Configuring applications

Application behavior that cannot be hardcoded but needs to be defined dynamically is realized via configuration. It depends on the application and the nature of the dynamic behavior how the configuration is implemented.

What aspects need to be configurable? Is it sufficient to define configuration files that are already part of the shipped artifact? Does the packaged application need to be configurable from the outside? Is there a requirement for changing behavior during runtime?

Configuration that does not need to change after the application has been built can easily be implemented in the project itself, that is, in the source code. Assuming we require more flexibility.

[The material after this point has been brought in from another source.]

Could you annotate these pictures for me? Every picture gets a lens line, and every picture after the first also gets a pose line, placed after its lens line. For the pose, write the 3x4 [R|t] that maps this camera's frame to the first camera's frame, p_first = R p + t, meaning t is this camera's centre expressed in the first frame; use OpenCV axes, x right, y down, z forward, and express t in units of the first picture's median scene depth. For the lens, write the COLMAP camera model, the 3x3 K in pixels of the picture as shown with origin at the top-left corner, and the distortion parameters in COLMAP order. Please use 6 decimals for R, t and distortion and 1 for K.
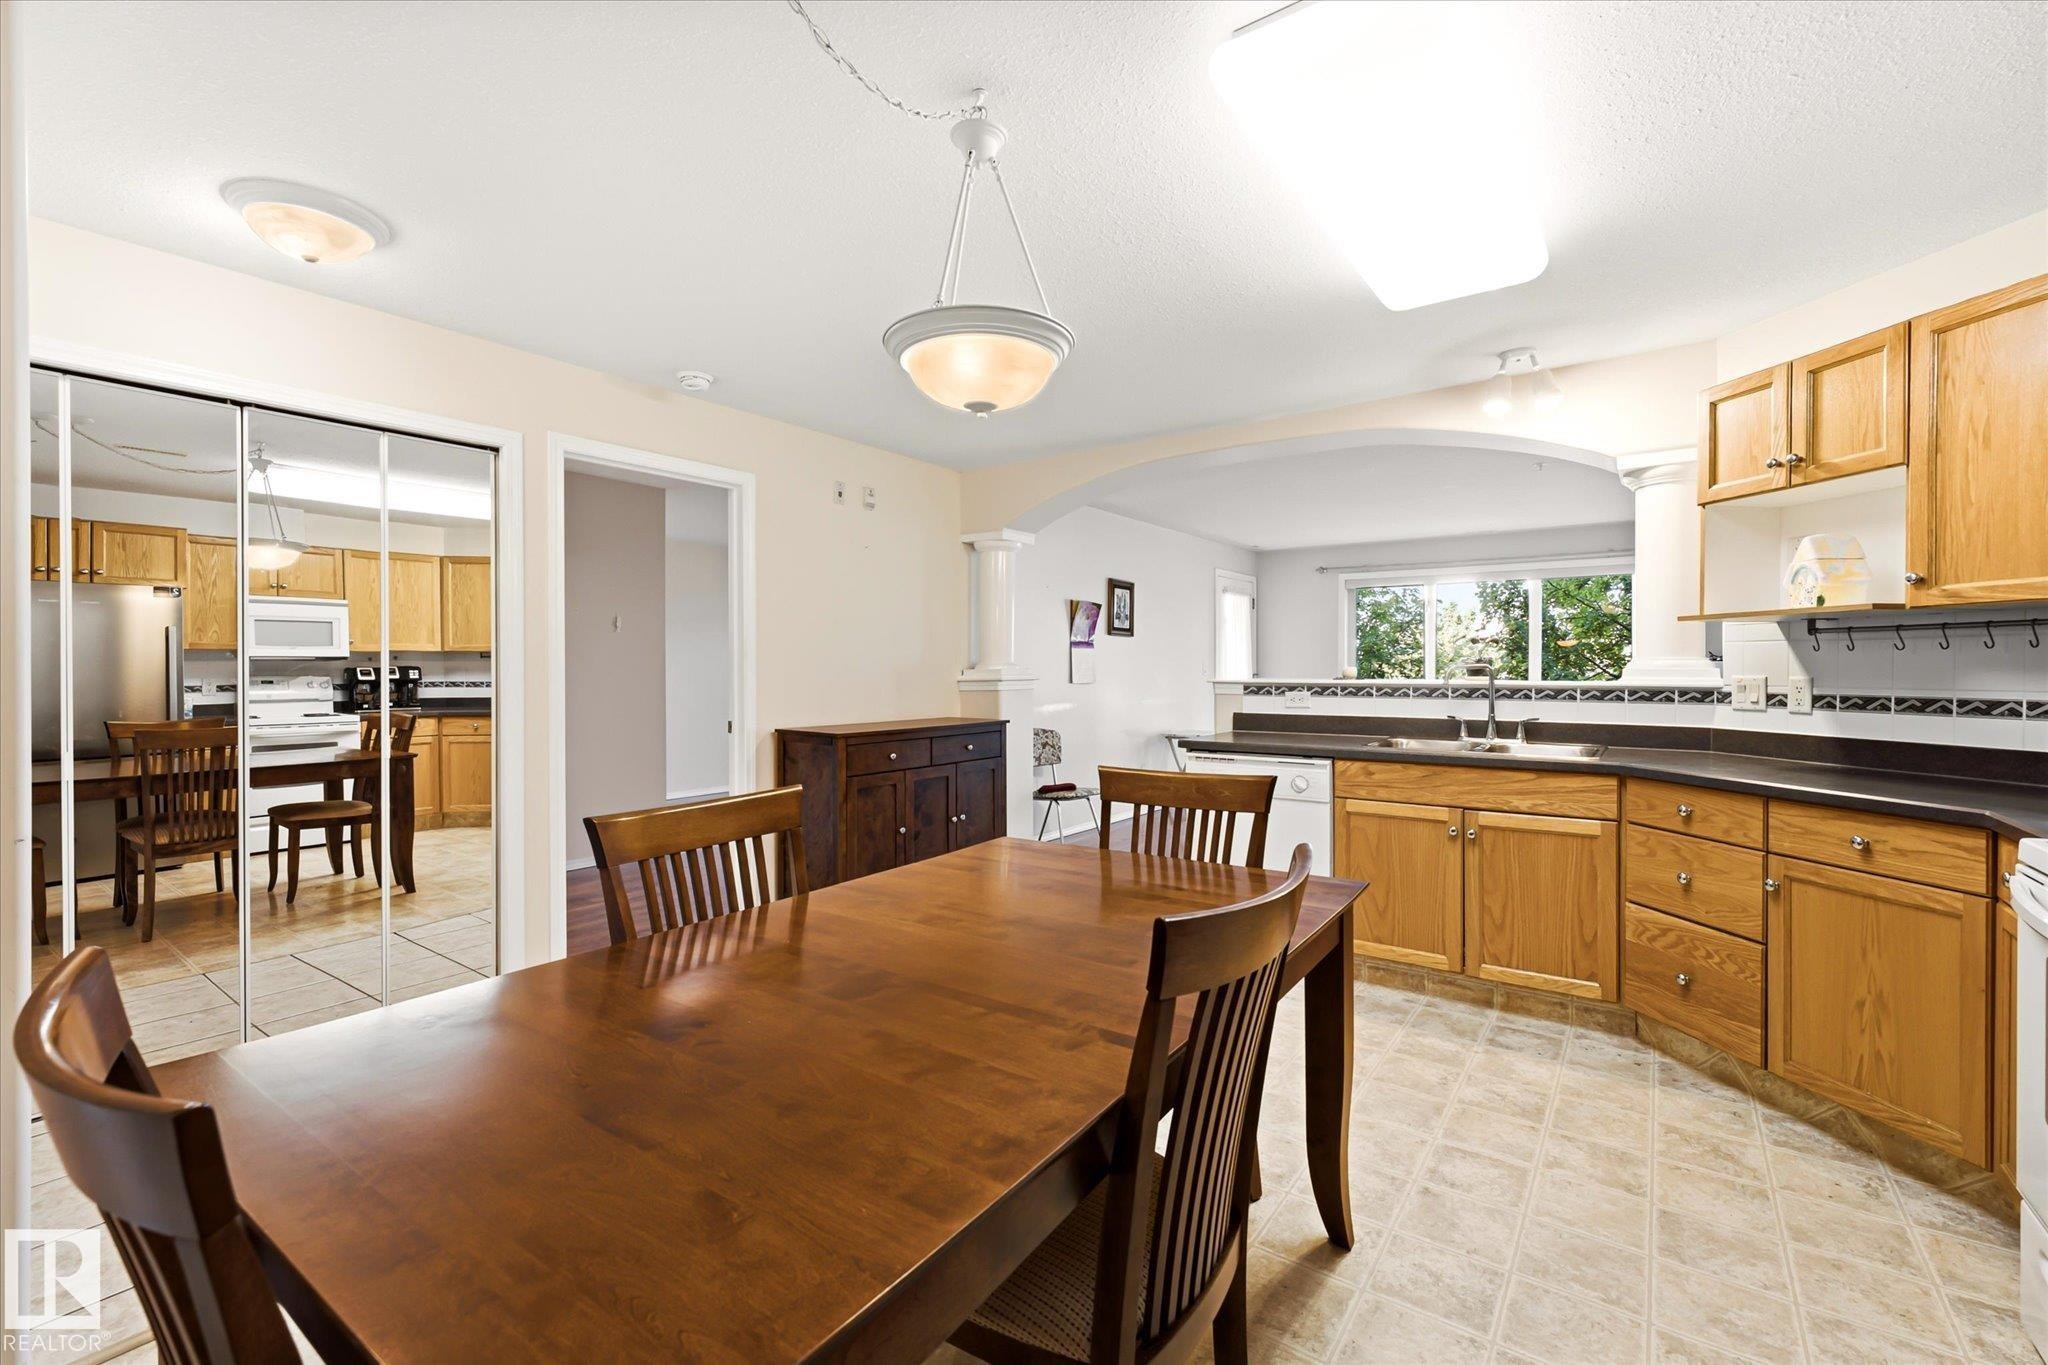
lens RADIAL K [[894.1, 0, 1038.2], [0, 894.1, 674.5], [0, 0, 1]] dist [0.002161, 0.000282]
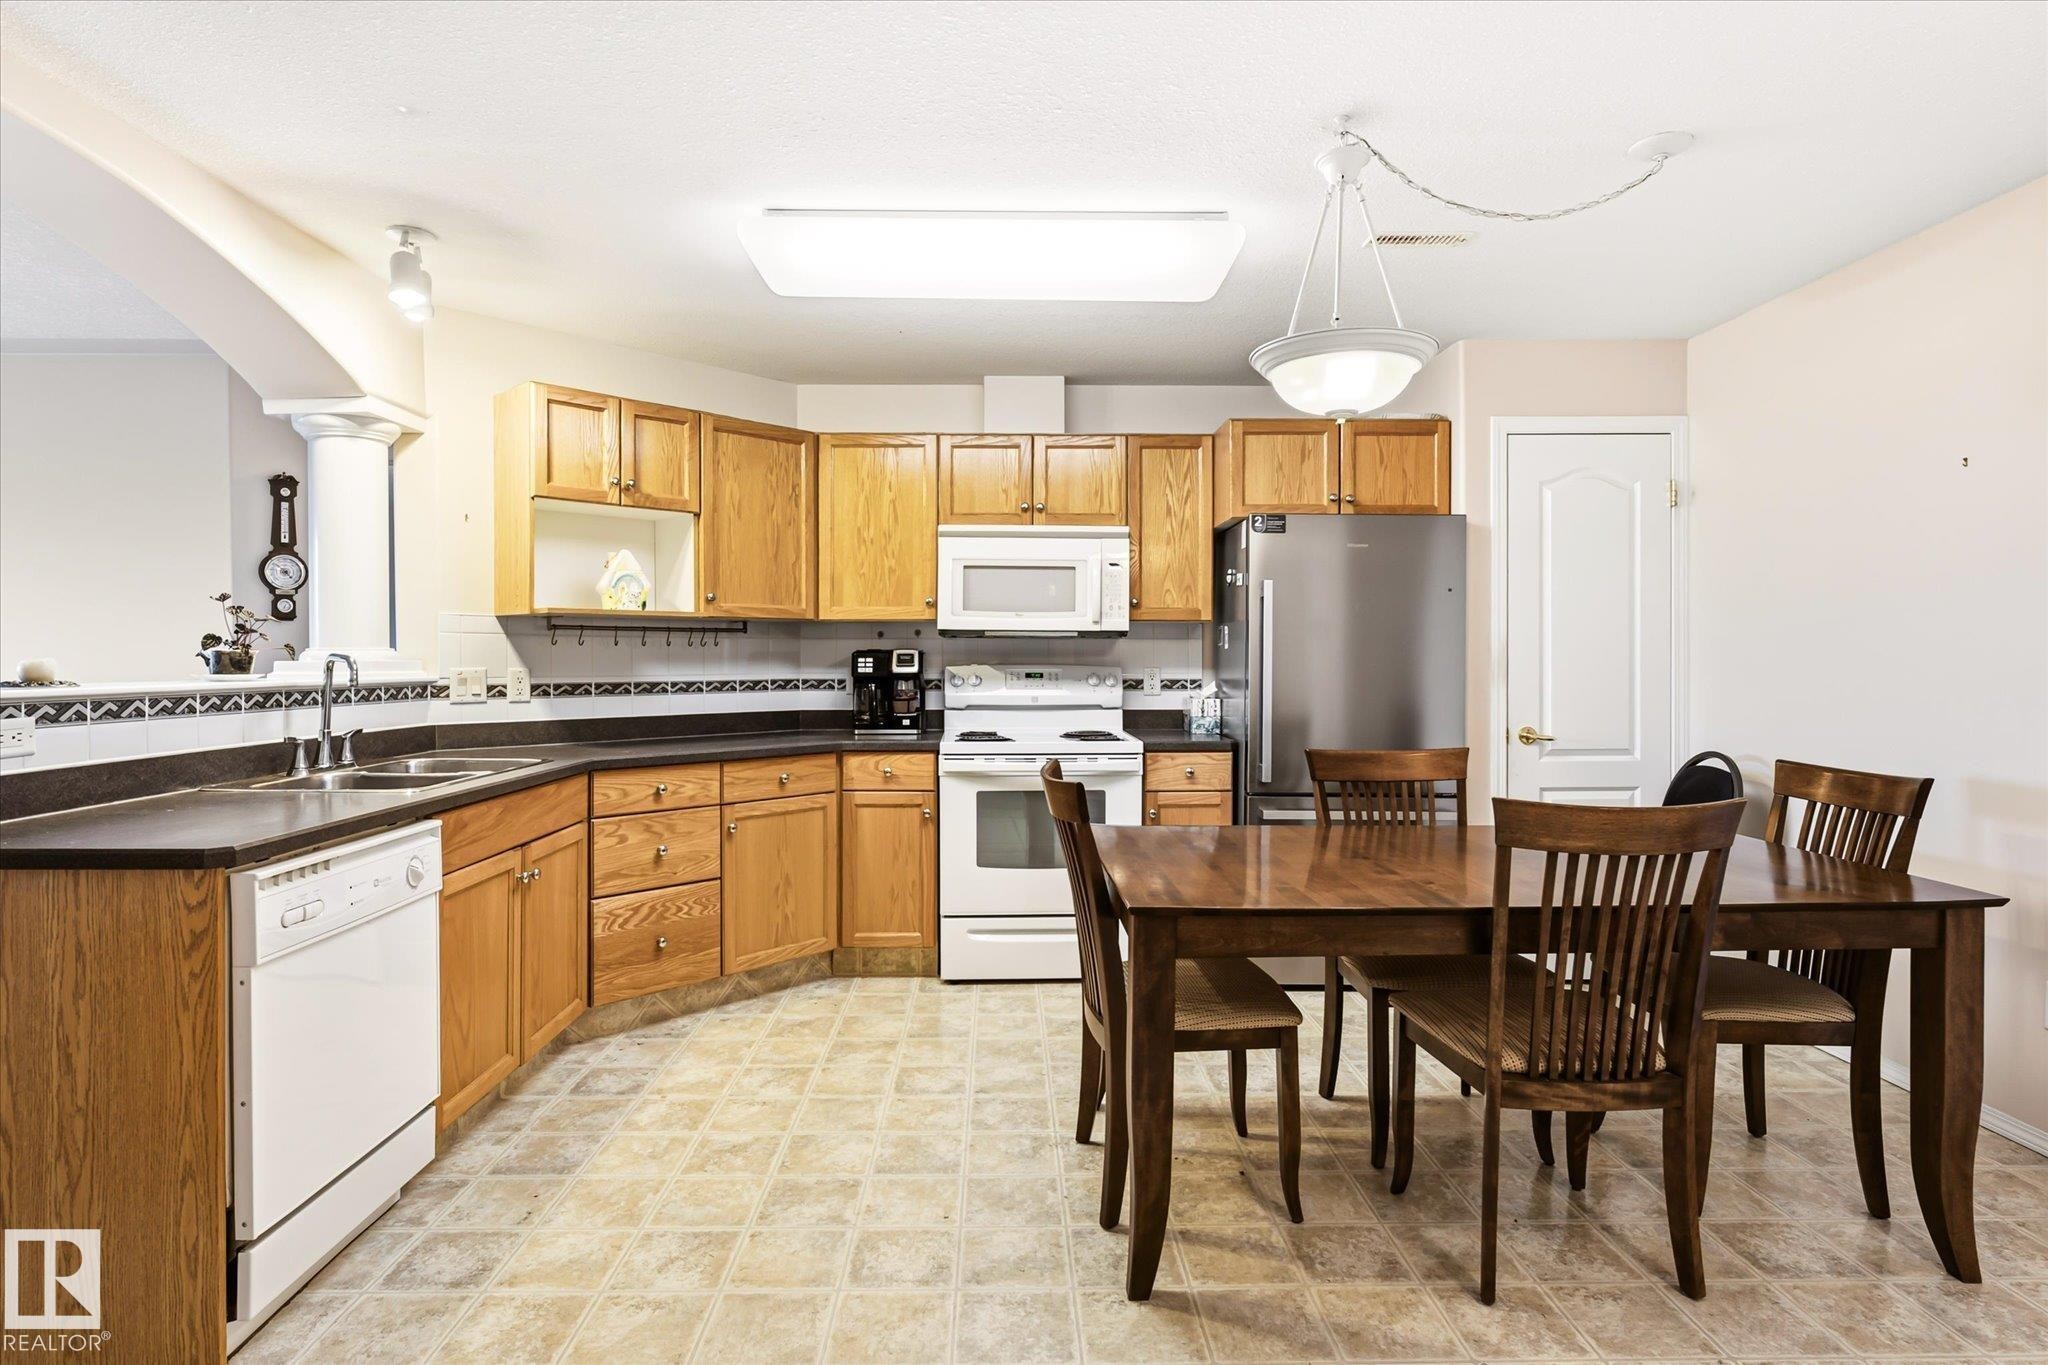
lens RADIAL K [[989.1, 0, 1035.9], [0, 989.1, 668.4], [0, 0, 1]] dist [-0.000559, 0.001314]
pose [[-0.581761, -0.006709, 0.813332, -0.501201], [0.005780, 0.999907, 0.012383, -0.008629], [-0.813339, 0.011905, -0.581668, 1.240956]]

In a Java environment, the arguably most straightforward way is to provide property files that contain key-value pairs of configuration values. The configured values need to be retrieved in order to be used in the code. It certainly is possible to write Java components that programmatically provide property values. In a Java EE environment, dependency injection will be used to retrieve such components. At the time of writing, no Java EE standard supports out-of-the-box configuration yet. However, using CDI features provide this functionality in a few lines of code. The following shows a possible solution, that enables to inject configuration values identified by keys:

@Stateless
public class CarManufacturer {

    @Inject
    @Config("car.default.color")
    String defaultColor;

    public Car manufactureCar(Specification spec) {
        // use defaultColor
    }
}

In order to unambiguously inject configuration values, for example, provided as strings, qualifier such as @Config are required. This custom qualifier is defined in our application. The goal is to inject values identified by the provided key:

@Qualifier
@Documented
@Retention(RUNTIME)
public @interface Config {

    @Nonbinding
    String value();
}

A CDI producer is responsible for retrieving and providing specific configuration values:

import javax.enterprise.inject.spi.InjectionPoint;
import java.io.*;
import java.util.Properties;

@ApplicationScoped
public class ConfigurationExposer {

    private final Properties properties = new Properties();

    @PostConstruct
    private void initProperties() {
        try (InputStream inputStream = ConfigurationExposer.class
                .getResourceAsStream("/application.properties")) {
            properties.load(inputStream);
        } catch (IOException e) {
            throw new IllegalStateException("Could not init configuration", e);
        }
    }

    @Produces
    @Config("")
    public String exposeConfig(InjectionPoint injectionPoint) {
        Config config = injectionPoint.getAnnotated().getAnnotation(Config.class);
        if (config != null)
            return properties.getProperty(config.value());
        return null;
    }
}

The reference key in the @Config annotation is a non-binding attribute since all injected values are handled by our CDI producer method. The InjectionPoint provided by CDI contains information about the location where the dependency injection is specified. The producer retrieves the annotation with the actual configuration key and uses it to look up the configured property. The properties file application.properties is expected to reside in the classpath. This approach comprises configuration values that need to be available at runtime. Since the properties map is initiated once, the values will not change after they have been loaded. The configuration exposer bean is application-scoped to only load the required values into the properties map once.

If a scenario requires changing the configuration at runtime, the producer method would have to reload the configuration file. The scope of the producer method defines the life cycle of the configured value, how often the method will be called.

This example implements configuration using plain Java EE. There are some third-party CDI extensions available that provide similar, as well as more sophisticated, functionality. At the time of writing, an often used example for such a solution is Apache Deltaspike.

Besides the enterprise technology, an important aspect to consider, as well, is the environment in which the container runs; especially, as container technologies set certain constraint on the runtime environment. Chapter 5, Container and Cloud Environments with Java EE covers the topic of modern environments and their impact on the Java EE runtime, including how to design dynamic configuration.

The power of CDI producers lays in their flexibility. Any source of configuration can easily be attached to expose configured values.